SELECTION:
········

You are here:  » Multiple Automation Tools in one install


Multiple Automation Tools in one install

Submitted by Convergence on Thu, 2014-05-15 21:35 in

Greetings,

BIG thinking cap on this one, David :)

Due to some networks taking longer time to fetch their feeds, is it possible / plausible to create multiple Automation Tools with separate fetch.php for each network.

This would allow us to run five or six network "fetches" within a single install - thereby speeding up the fetch process.

Keeping in mind there will be one common /feeds folder :)

Thoughts?

Submitted by support on Fri, 2014-05-16 08:59

Hi Convergence,

As you know, fetch.php accepts a parameter, which can be either the specific feed to fetch (by way of its filename), or @ALL to fetch all feeds. So how about simply extending the SQL used when is not @ALL, to also look at the URL of the job - so you will then be able to specify the host name from which affiliate network A serves their feeds to run jobs for that network only! To try this, edit scripts.php and look for the following code at line 38:

$sql = "SELECT * FROM `".$config_databaseTablePrefix."jobs` WHERE filename='".database_safe($filename)."'";

...and REPLACE with:

$sql = "SELECT * FROM `".$config_databaseTablePrefix."jobs` WHERE filename='".database_safe($filename)."' OR url LIKE '%".database_safe($filename)."%'";

With that in place, you will then be able to invoke, for example using:

/usr/bin/php fetch.php example.com

- run jobs only where "example.com" appears in the URL

/usr/bin/php fetch.php example.org

- run jobs only where "example.org" appears in the URL

Hope this helps!

········

Collected data entries
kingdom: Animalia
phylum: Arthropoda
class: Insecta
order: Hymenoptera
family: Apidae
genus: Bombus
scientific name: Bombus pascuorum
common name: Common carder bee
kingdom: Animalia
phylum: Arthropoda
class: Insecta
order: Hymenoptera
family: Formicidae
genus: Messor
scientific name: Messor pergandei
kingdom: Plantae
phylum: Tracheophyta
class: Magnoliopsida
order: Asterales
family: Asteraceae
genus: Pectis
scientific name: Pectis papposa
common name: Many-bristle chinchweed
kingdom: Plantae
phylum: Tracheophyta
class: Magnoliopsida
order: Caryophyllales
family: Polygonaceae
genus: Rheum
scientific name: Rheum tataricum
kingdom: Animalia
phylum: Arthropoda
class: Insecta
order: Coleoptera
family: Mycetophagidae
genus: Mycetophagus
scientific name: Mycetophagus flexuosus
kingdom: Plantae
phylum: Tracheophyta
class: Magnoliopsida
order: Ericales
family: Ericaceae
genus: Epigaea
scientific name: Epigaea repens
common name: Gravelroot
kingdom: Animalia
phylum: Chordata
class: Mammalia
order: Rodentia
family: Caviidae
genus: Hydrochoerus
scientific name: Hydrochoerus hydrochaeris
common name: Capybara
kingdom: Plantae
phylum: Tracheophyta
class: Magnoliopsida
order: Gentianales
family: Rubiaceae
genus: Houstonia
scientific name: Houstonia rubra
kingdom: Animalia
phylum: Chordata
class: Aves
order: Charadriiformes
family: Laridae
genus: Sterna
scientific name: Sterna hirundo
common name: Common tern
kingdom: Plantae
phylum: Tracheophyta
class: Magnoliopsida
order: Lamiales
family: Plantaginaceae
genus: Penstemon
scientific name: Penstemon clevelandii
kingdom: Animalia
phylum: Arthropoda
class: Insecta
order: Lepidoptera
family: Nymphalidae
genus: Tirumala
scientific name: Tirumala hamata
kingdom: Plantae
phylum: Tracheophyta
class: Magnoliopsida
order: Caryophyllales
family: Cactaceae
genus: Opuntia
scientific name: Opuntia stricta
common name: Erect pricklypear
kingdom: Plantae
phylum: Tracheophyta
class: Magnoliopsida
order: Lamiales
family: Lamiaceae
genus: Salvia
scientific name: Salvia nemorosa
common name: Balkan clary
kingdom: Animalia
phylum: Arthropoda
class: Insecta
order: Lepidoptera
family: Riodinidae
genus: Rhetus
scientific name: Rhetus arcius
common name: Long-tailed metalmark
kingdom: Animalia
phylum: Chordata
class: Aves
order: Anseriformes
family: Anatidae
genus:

········

EXERCISE DESCRIPTION:
Please copy the stretch of the forum thread above from "Submitted by Convergence" through "the fetch process.", replacing "thinking cap" with "reading glasses".

ANSWER FOR THE TASK:
Submitted by Convergence on Thu, 2014-05-15 21:35 in

Greetings,

BIG reading glasses on this one, David :)

Due to some networks taking longer time to fetch their feeds, is it possible / plausible to create multiple Automation Tools with separate fetch.php for each network.

This would allow us to run five or six network "fetches" within a single install - thereby speeding up the fetch process.